Videos of the confrontation show armored, baton-carrying members of Patriot Prayer walk up to Cider Riot's outdoor patio and begin shouting insults and taunts at the patrons. Some on the patio were dressed in all-black and wearing bandanas—a familiar uniform for antifa groups.


"Gibson and his followers spent most of May 1st walking from peaceful march to peaceful march looking for a fight. When they couldn't start one in the streets, they came to Cider Riot, to make one."


After provoking some of the patrons out of their seats, a member of Patriot Prayer appears to spray the patio with mace. Some on the patio return fire, spraying the unwelcome rabble-rousers with mace. This quickly turns into an all-out street fight between Patriot Prayer and a few Cider Riot patrons trying to keep them off the property. One woman was allegedly knocked unconscious by Patriot Prayer member Ian Kramer, and suffered a vertebrae fracture, according to the lawsuit.

"These thugs came accross state lines to assault us. They attended a peaceful gathering where people were enjoying themselves," said Goldman-Armstrong. "Thankfully our community stood up and our pub didn't get destroyed, and thankfully more people were not injured by these guys."

Goldman-Armstrong's four-count lawsuit accuses Patriot Prayer of neglecting to prevent physical harm against Cider Riot patrons, trespassing on the businesses property to cause harm, inflicting emotional distress on both employees and patrons, and interfering with Cider Riot's economic relationships (specifically, Patriot Prayer harassing Cider Riot investors and sending false reports to the Oregon Liquor Control Commission).

The original complaint specifically identified Gibson and Kramer as defendants.

But, since filing the lawsuit on Friday, Chavez has added three other members of Patriot Prayer as defendants: MacKenzie Lewis, Christopher Ponte, David Willis, and Matthew Cooper.

According to the updated lawsuit, Willis helped coordinating Patriot Prayer's May 1 visit to Cider Riot and, in earlier online messages, "had announced his intent to 'cleanse the streets.'" Lewis and Cooper allegedly "battered" Cider Riot patrons.
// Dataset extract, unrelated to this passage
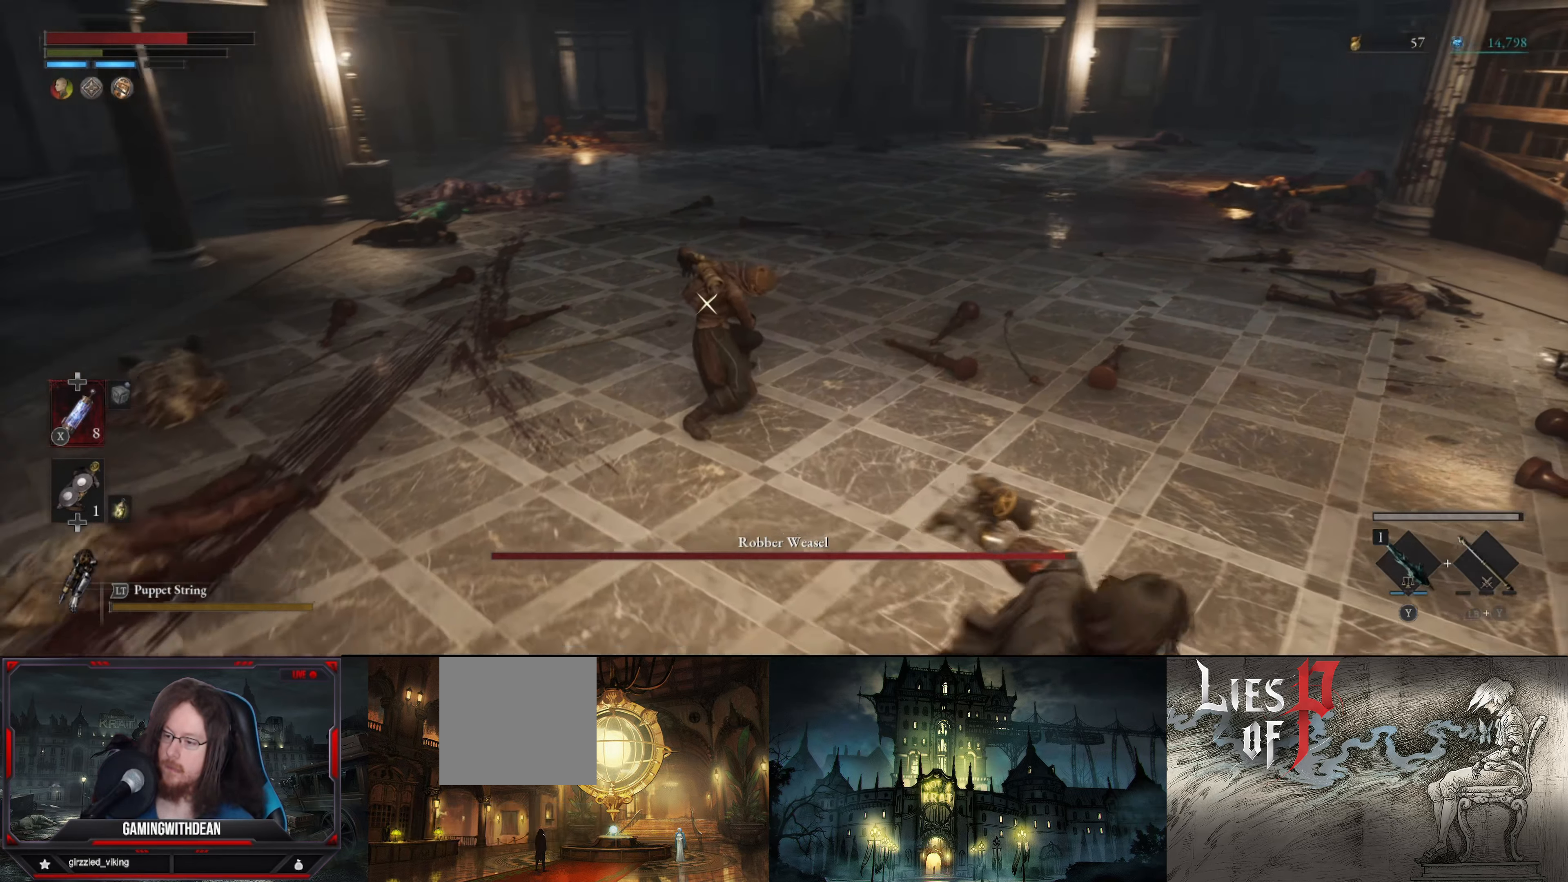
{"buttons": ["L1"], "left_stick": "down-right", "right_stick": "center", "events": [[333, "B", "down"], [433, "B", "up"]]}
The suit didn't clarify why Ponte, a known "cop watcher," was added as a defendant—aside from noting his longtime involvement to Patriot Prayer.

Joey Gibson speaking at a Vancouver rally.
Joey Gibson speaking at a Vancouver rally. Lester Black

During the press conference, Goldman-Armstrong expressed his disappointment in the Portland Police Bureau (PPB), who were called as soon as Patriot Prayer began assaulting Cider Riot patrons—but didn't show up for an hour.

"That's really disturbing," he said. "If we didn't have such great community support, we were kind of hung out to dry by the police. There was no appropriate response."

PPB admitted this delay in a May 2 press release, noting that "it takes time for police response to spontaneous fights between groups of individuals who are armed and actively engaging in violence." Goldman-Armstrong said he has scheduled a meeting with Mayor Ted Wheeler's public safety policy aide, Robert King, to talk about PPB's response.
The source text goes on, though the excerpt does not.